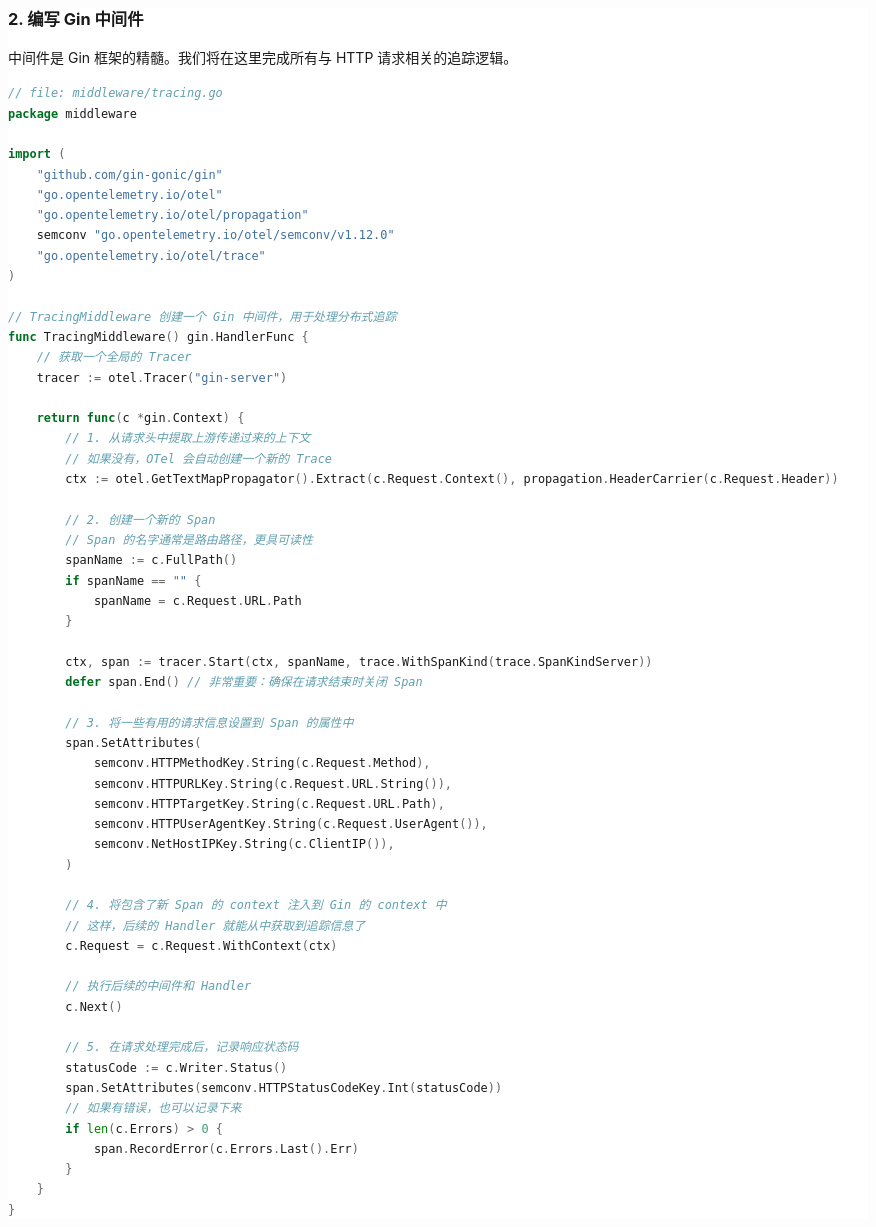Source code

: ### 2. 编写 Gin 中间件

中间件是 Gin 框架的精髓。我们将在这里完成所有与 HTTP 请求相关的追踪逻辑。

```go
// file: middleware/tracing.go
package middleware

import (
	"github.com/gin-gonic/gin"
	"go.opentelemetry.io/otel"
	"go.opentelemetry.io/otel/propagation"
	semconv "go.opentelemetry.io/otel/semconv/v1.12.0"
	"go.opentelemetry.io/otel/trace"
)

// TracingMiddleware 创建一个 Gin 中间件，用于处理分布式追踪
func TracingMiddleware() gin.HandlerFunc {
	// 获取一个全局的 Tracer
	tracer := otel.Tracer("gin-server")

	return func(c *gin.Context) {
		// 1. 从请求头中提取上游传递过来的上下文
		// 如果没有，OTel 会自动创建一个新的 Trace
		ctx := otel.GetTextMapPropagator().Extract(c.Request.Context(), propagation.HeaderCarrier(c.Request.Header))

		// 2. 创建一个新的 Span
		// Span 的名字通常是路由路径，更具可读性
		spanName := c.FullPath()
		if spanName == "" {
			spanName = c.Request.URL.Path
		}
        
		ctx, span := tracer.Start(ctx, spanName, trace.WithSpanKind(trace.SpanKindServer))
		defer span.End() // 非常重要：确保在请求结束时关闭 Span

		// 3. 将一些有用的请求信息设置到 Span 的属性中
		span.SetAttributes(
			semconv.HTTPMethodKey.String(c.Request.Method),
			semconv.HTTPURLKey.String(c.Request.URL.String()),
			semconv.HTTPTargetKey.String(c.Request.URL.Path),
			semconv.HTTPUserAgentKey.String(c.Request.UserAgent()),
			semconv.NetHostIPKey.String(c.ClientIP()),
		)

		// 4. 将包含了新 Span 的 context 注入到 Gin 的 context 中
		// 这样，后续的 Handler 就能从中获取到追踪信息了
		c.Request = c.Request.WithContext(ctx)

		// 执行后续的中间件和 Handler
		c.Next()

		// 5. 在请求处理完成后，记录响应状态码
		statusCode := c.Writer.Status()
		span.SetAttributes(semconv.HTTPStatusCodeKey.Int(statusCode))
		// 如果有错误，也可以记录下来
		if len(c.Errors) > 0 {
			span.RecordError(c.Errors.Last().Err)
		}
	}
}
```
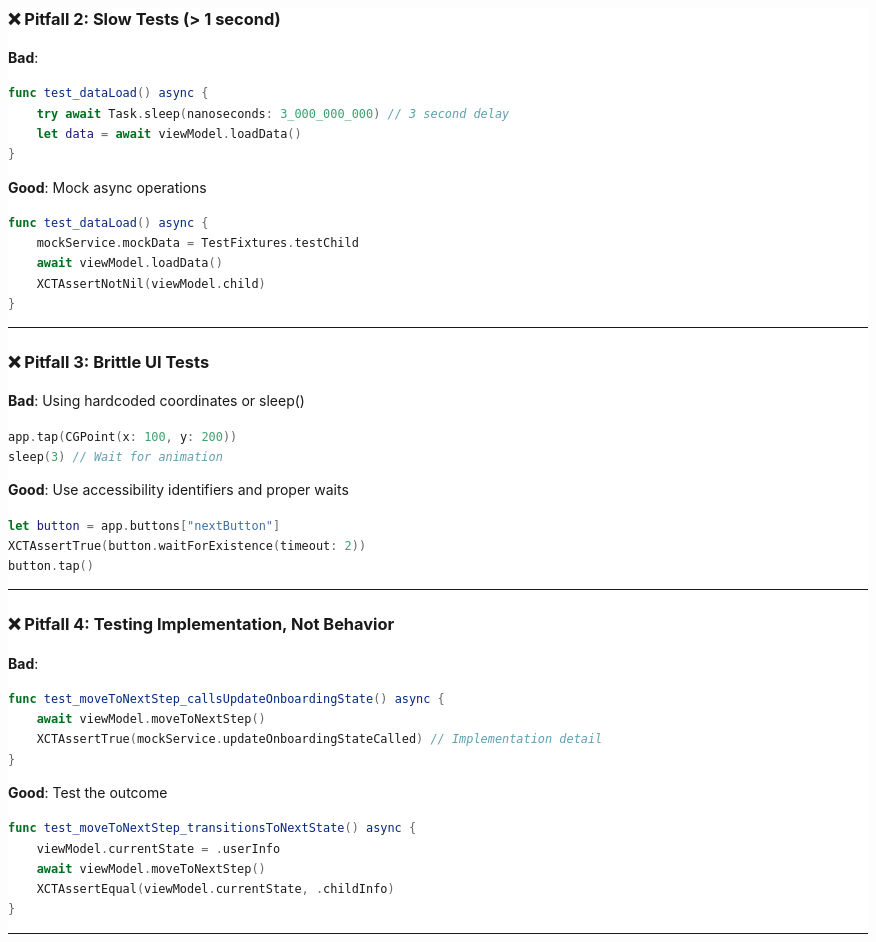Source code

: 
### ❌ Pitfall 2: Slow Tests (> 1 second)

**Bad**:
```swift
func test_dataLoad() async {
    try await Task.sleep(nanoseconds: 3_000_000_000) // 3 second delay
    let data = await viewModel.loadData()
}
```

**Good**: Mock async operations
```swift
func test_dataLoad() async {
    mockService.mockData = TestFixtures.testChild
    await viewModel.loadData()
    XCTAssertNotNil(viewModel.child)
}
```

---

### ❌ Pitfall 3: Brittle UI Tests

**Bad**: Using hardcoded coordinates or sleep()
```swift
app.tap(CGPoint(x: 100, y: 200))
sleep(3) // Wait for animation
```

**Good**: Use accessibility identifiers and proper waits
```swift
let button = app.buttons["nextButton"]
XCTAssertTrue(button.waitForExistence(timeout: 2))
button.tap()
```

---

### ❌ Pitfall 4: Testing Implementation, Not Behavior

**Bad**:
```swift
func test_moveToNextStep_callsUpdateOnboardingState() async {
    await viewModel.moveToNextStep()
    XCTAssertTrue(mockService.updateOnboardingStateCalled) // Implementation detail
}
```

**Good**: Test the outcome
```swift
func test_moveToNextStep_transitionsToNextState() async {
    viewModel.currentState = .userInfo
    await viewModel.moveToNextStep()
    XCTAssertEqual(viewModel.currentState, .childInfo)
}
```

---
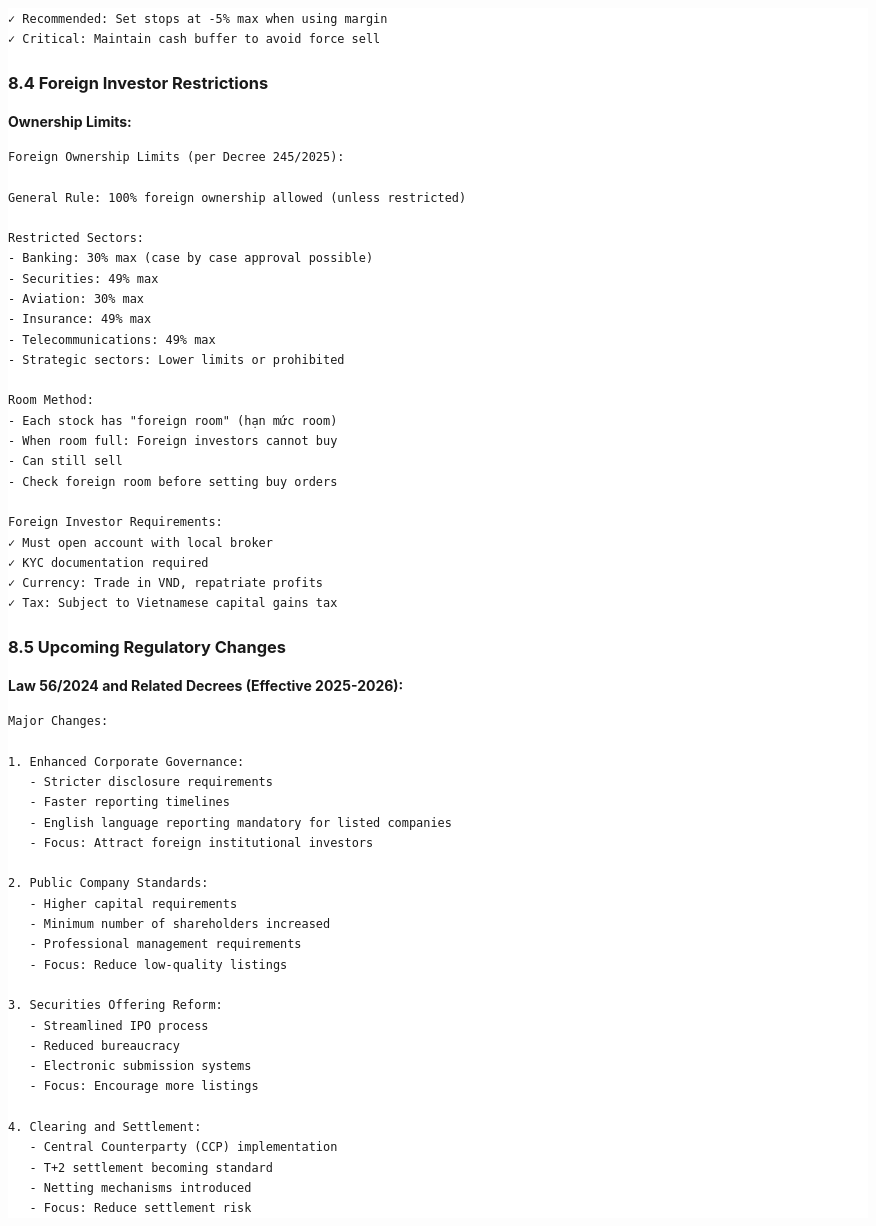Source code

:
 ```
✓ Recommended: Set stops at -5% max when using margin
✓ Critical: Maintain cash buffer to avoid force sell
```

### 8.4 Foreign Investor Restrictions

**Ownership Limits:**

```
Foreign Ownership Limits (per Decree 245/2025):

General Rule: 100% foreign ownership allowed (unless restricted)

Restricted Sectors:
- Banking: 30% max (case by case approval possible)
- Securities: 49% max
- Aviation: 30% max
- Insurance: 49% max
- Telecommunications: 49% max
- Strategic sectors: Lower limits or prohibited

Room Method:
- Each stock has "foreign room" (hạn mức room)
- When room full: Foreign investors cannot buy
- Can still sell
- Check foreign room before setting buy orders

Foreign Investor Requirements:
✓ Must open account with local broker
✓ KYC documentation required
✓ Currency: Trade in VND, repatriate profits
✓ Tax: Subject to Vietnamese capital gains tax
```

### 8.5 Upcoming Regulatory Changes

**Law 56/2024 and Related Decrees (Effective 2025-2026):**

```
Major Changes:

1. Enhanced Corporate Governance:
   - Stricter disclosure requirements
   - Faster reporting timelines
   - English language reporting mandatory for listed companies
   - Focus: Attract foreign institutional investors

2. Public Company Standards:
   - Higher capital requirements
   - Minimum number of shareholders increased
   - Professional management requirements
   - Focus: Reduce low-quality listings

3. Securities Offering Reform:
   - Streamlined IPO process
   - Reduced bureaucracy
   - Electronic submission systems
   - Focus: Encourage more listings

4. Clearing and Settlement:
   - Central Counterparty (CCP) implementation
   - T+2 settlement becoming standard
   - Netting mechanisms introduced
   - Focus: Reduce settlement risk

```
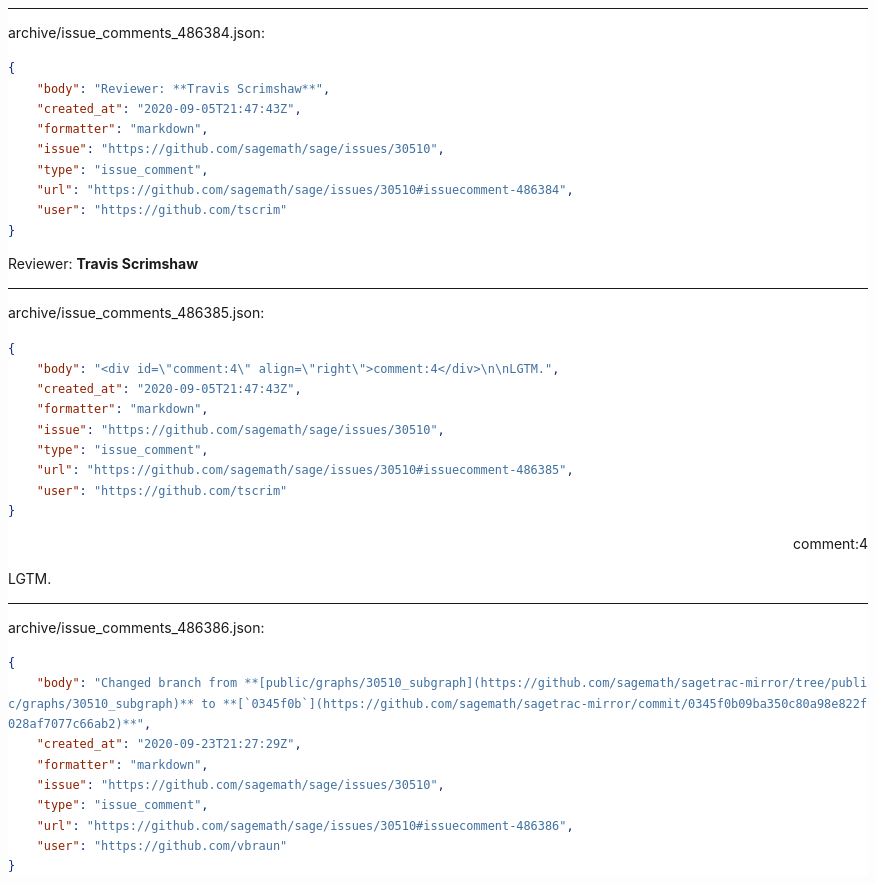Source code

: 

---

archive/issue_comments_486384.json:
```json
{
    "body": "Reviewer: **Travis Scrimshaw**",
    "created_at": "2020-09-05T21:47:43Z",
    "formatter": "markdown",
    "issue": "https://github.com/sagemath/sage/issues/30510",
    "type": "issue_comment",
    "url": "https://github.com/sagemath/sage/issues/30510#issuecomment-486384",
    "user": "https://github.com/tscrim"
}
```

Reviewer: **Travis Scrimshaw**



---

archive/issue_comments_486385.json:
```json
{
    "body": "<div id=\"comment:4\" align=\"right\">comment:4</div>\n\nLGTM.",
    "created_at": "2020-09-05T21:47:43Z",
    "formatter": "markdown",
    "issue": "https://github.com/sagemath/sage/issues/30510",
    "type": "issue_comment",
    "url": "https://github.com/sagemath/sage/issues/30510#issuecomment-486385",
    "user": "https://github.com/tscrim"
}
```

<div id="comment:4" align="right">comment:4</div>

LGTM.



---

archive/issue_comments_486386.json:
```json
{
    "body": "Changed branch from **[public/graphs/30510_subgraph](https://github.com/sagemath/sagetrac-mirror/tree/public/graphs/30510_subgraph)** to **[`0345f0b`](https://github.com/sagemath/sagetrac-mirror/commit/0345f0b09ba350c80a98e822f028af7077c66ab2)**",
    "created_at": "2020-09-23T21:27:29Z",
    "formatter": "markdown",
    "issue": "https://github.com/sagemath/sage/issues/30510",
    "type": "issue_comment",
    "url": "https://github.com/sagemath/sage/issues/30510#issuecomment-486386",
    "user": "https://github.com/vbraun"
}
```
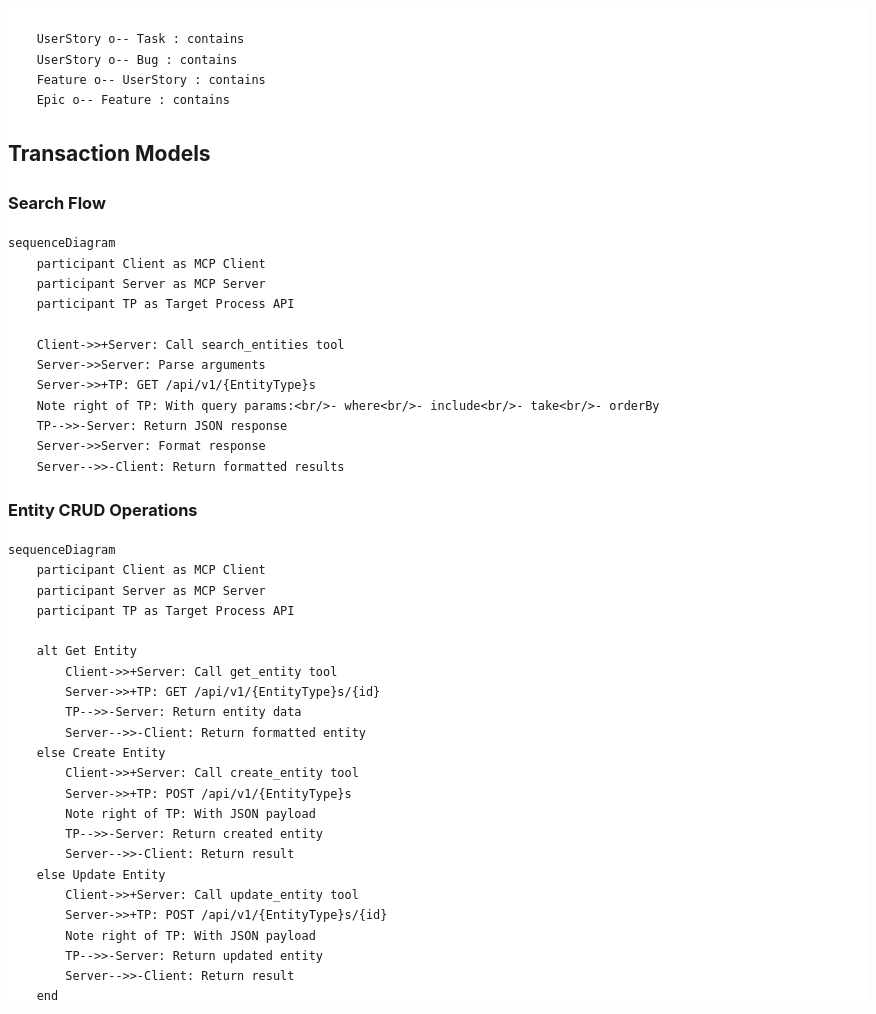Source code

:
 ```mermaid
    
    UserStory o-- Task : contains
    UserStory o-- Bug : contains
    Feature o-- UserStory : contains
    Epic o-- Feature : contains
```

## Transaction Models

### Search Flow

```mermaid
sequenceDiagram
    participant Client as MCP Client
    participant Server as MCP Server
    participant TP as Target Process API
    
    Client->>+Server: Call search_entities tool
    Server->>Server: Parse arguments
    Server->>+TP: GET /api/v1/{EntityType}s
    Note right of TP: With query params:<br/>- where<br/>- include<br/>- take<br/>- orderBy
    TP-->>-Server: Return JSON response
    Server->>Server: Format response
    Server-->>-Client: Return formatted results
```

### Entity CRUD Operations

```mermaid
sequenceDiagram
    participant Client as MCP Client
    participant Server as MCP Server
    participant TP as Target Process API
    
    alt Get Entity
        Client->>+Server: Call get_entity tool
        Server->>+TP: GET /api/v1/{EntityType}s/{id}
        TP-->>-Server: Return entity data
        Server-->>-Client: Return formatted entity
    else Create Entity
        Client->>+Server: Call create_entity tool
        Server->>+TP: POST /api/v1/{EntityType}s
        Note right of TP: With JSON payload
        TP-->>-Server: Return created entity
        Server-->>-Client: Return result
    else Update Entity
        Client->>+Server: Call update_entity tool
        Server->>+TP: POST /api/v1/{EntityType}s/{id}
        Note right of TP: With JSON payload
        TP-->>-Server: Return updated entity
        Server-->>-Client: Return result
    end
```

·····

Exercise: Go line by line through the material above and return each one that includes "async".

Result for this exercise:
func test_dataLoad() async {
**Good**: Mock async operations
func test_dataLoad() async {
func test_moveToNextStep_callsUpdateOnboardingState() async {
func test_moveToNextStep_transitionsToNextState() async {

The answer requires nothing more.